┌─ PROVIDED TEXT

The Board may not inquire into or make any determination as to the truth of or the belief in the truth of any allegation or assertion in this CLRA proceeding [Act 47.3(6)].

Victim Statement

Next there are specific allegations, that if supported by this formal "statement" also can provide 'proof of abuse' [Act 47.3(5)]:
  • "the statement shall be in a form approved by the Board":

    Tenant’s Statement About Sexual or Domestic Violence and Abuse

  • "the statement shall identify the rental unit to which it relates";

  • "the statement shall include an assertion that, as a result of the sexual violence or the act or omission committed against the tenant or the child, the tenant believes that he or she or the child may be at risk of harm or injury, if he or she or the child continues to reside in the rental unit";

  • "the statement shall be signed by the tenant", and

  • the statement alleges either:

    • 4. Abuse

      The 'abuser' under this proof scenario must be either [Act 47.3(4)]:

      • (a) "a spouse or former spouse of the tenant";

      • (b) "a person other than a spouse or former spouse of the tenant, who is living with the tenant in a conjugal relationship outside marriage, or who has lived with the tenant in a conjugal relationship outside marriage for any period of time, whether or not they are living in a conjugal relationship at the time the tenant gives" their Notice of Termination (or Notice of Termination of Interest in Joint Tenancy):

      • (c) a person who is or was in a dating relationship with the tenant; or

      • (d) a person who resides in the rental unit and who is related by blood, marriage or adoption to the tenant or to a child who resides with the tenant."

└─

● DIRECTIVE:
Can you continue the passage on a tenant's statement about sexual or domestic violence, picking up after its final line?

┌─ LISTED RECORDS

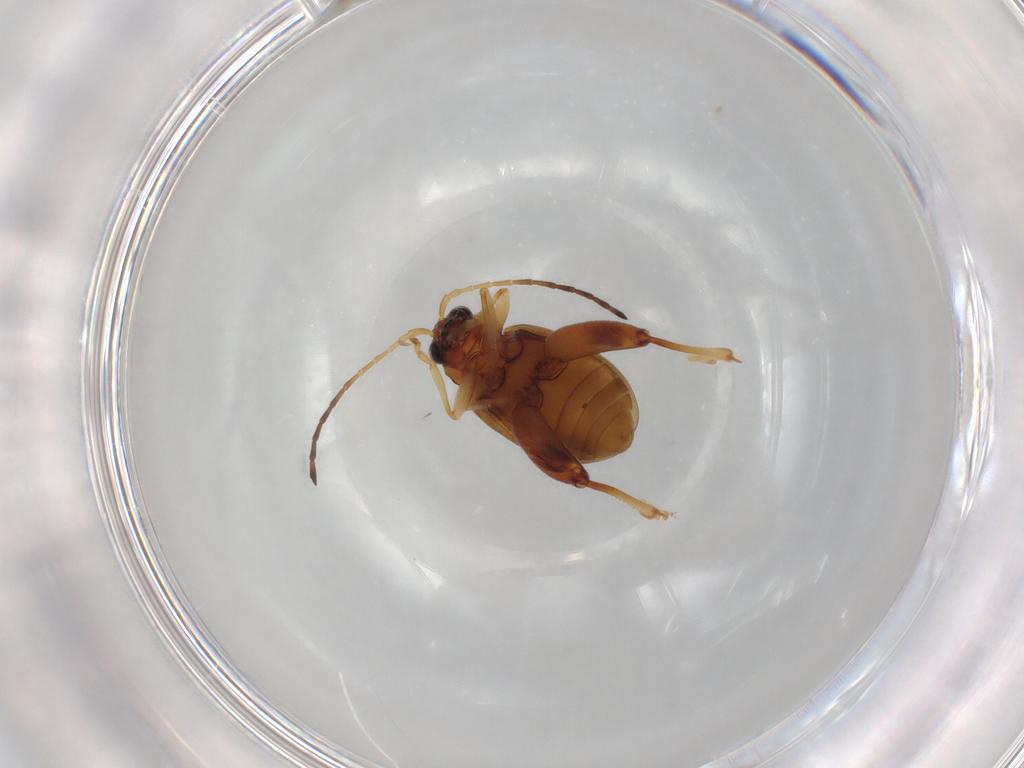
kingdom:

└─
┌─ LISTED RECORDS

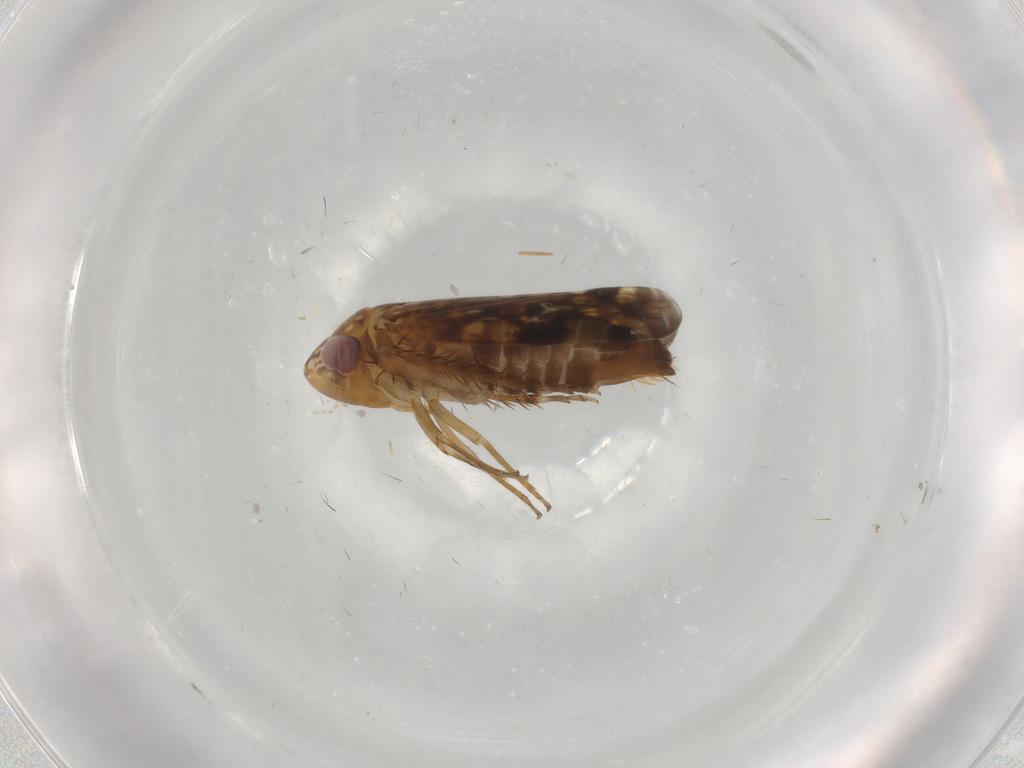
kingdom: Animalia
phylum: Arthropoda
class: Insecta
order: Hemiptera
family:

└─

● REPLY TO THE EXERCISE:
      And the 'abuse' must be "that any of the following acts or omissions has been committed by" an abuser [Act 47.3(1)(d)]:
      (i) an intentional or reckless act or omission that caused bodily harm to the tenant or the child or damage to property,

      (ii) an act or omission or threatened act or omission that caused the tenant or the child to fear for his or her own safety or the child’s safety,

      (iii) forced confinement of the tenant or the child, without lawful authority, or

      (iv) a series of acts which collectively caused the tenant or the child to fear for his or her own safety or the child’s safety, including following, contacting, communicating with, observing or recording the tenant or the child";
      The statement need not specify whether the occurrence is an occurrence of an act or omission as above.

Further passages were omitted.